CHC Read and Discuss: “Humanly Possible: Seven Hundred Years of Humanist Freethinking, Inquiry, and Hope” by Sarah Bakewell
“Humanly Possible: Seven Hundred Years of Humanist Freethinking, Inquiry, and Hope”
by Sarah Bakewell
Join Zoom Meeting, Every Week On Monday
https://cua.zoom.us/j/87081311645
For more information on joining the group, please reach out to Dr. Malcolm Peck (aandmpeck@comcast.net) and Steve Svelmoe (sjsvelmoe@yahoo.com).
Location:
Virtual via Zoom
Time:
Mondays @ 7:00 PM Eastern Time (US and Canada)
About The Book:
The bestselling author of How to Live and At the Existentialist Café explores seven hundred years of writers, thinkers, scientists, and artists, all seeking to understand what it means to be truly human
Humanism is an expansive tradition of thought that places shared humanity, cultural vibrancy, and moral responsibility at the center of our lives. For centuries, this worldview has inspired people to make their choices by principles of freethinking, intellectual inquiry, fellow feeling, and optimism. In this sweeping new history, Sarah Bakewell, herself a lifelong humanist, illuminates the very personal, individual, and, well, human matter of humanism and takes readers on a grand intellectual adventure.
Voyaging from the literary enthusiasts of the fourteenth century to the secular campaigners of our own time, from Voltaire to Zora Neale Hurston, Bakewell brings together extraordinary humanists across history.
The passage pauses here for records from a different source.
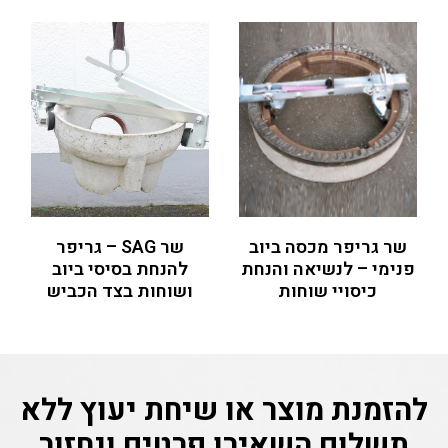
שר גריפר מכסה ביוב
שר SAG – גריפר
פנימי – לנשיאה והנחת
להנחת בסיסי ביוב
כיסויי שוחות
ושוחות בצד הכביש
להזמנת מוצר או שיחת יעוץ ללא
תשלום
השאירו פרטים ונחזור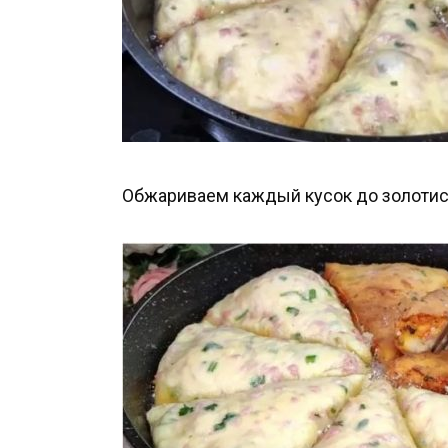
Обжариваем каждый кусок до золотист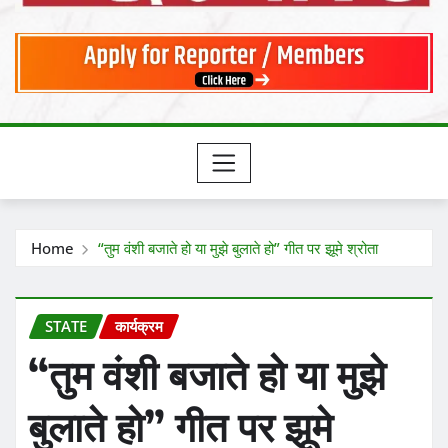
Home
“तुम वंशी बजाते हो या मुझे बुलाते हो” गीत पर झूमे श्रोता
STATE
कार्यक्रम
“तुम वंशी बजाते हो या मुझे
बुलाते हो” गीत पर झूमे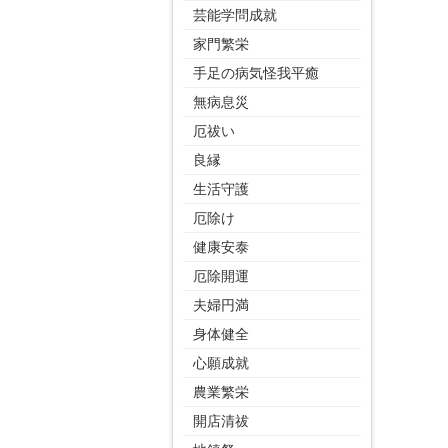
芸能学問成就
家門繁栄
手足の病気怪我平癒
無病息災
厄祓い
良縁
生活守護
厄除け
健康安泰
厄除開運
夫婦円満
身体健全
心願成就
農業繁栄
開店清祓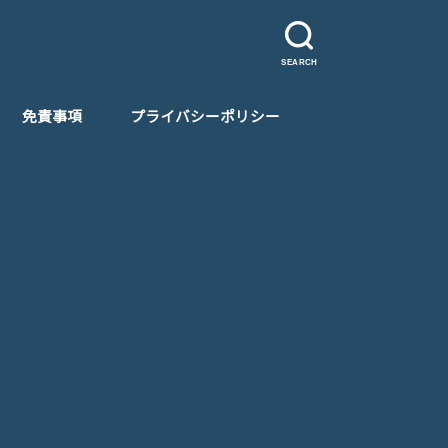
SEARCH
免責事項
プライバシーポリシー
She explores their immense variety: some sought to promote scientific and rationalist ideas, others put more emphasis on moral living, and still others were concerned with the cultural and literary studies known as “the humanities.” Humanly Possible asks not only what unites all these meanings of humanism but why it has such enduring power, despite opposition from fanatics, mystics, and tyrants. A singular examination of this vital tradition as well as a dazzling contribution to its literature, Humanly Possible serves as a recentering, a call to care for one another, and a reminder that we are all, together, only human.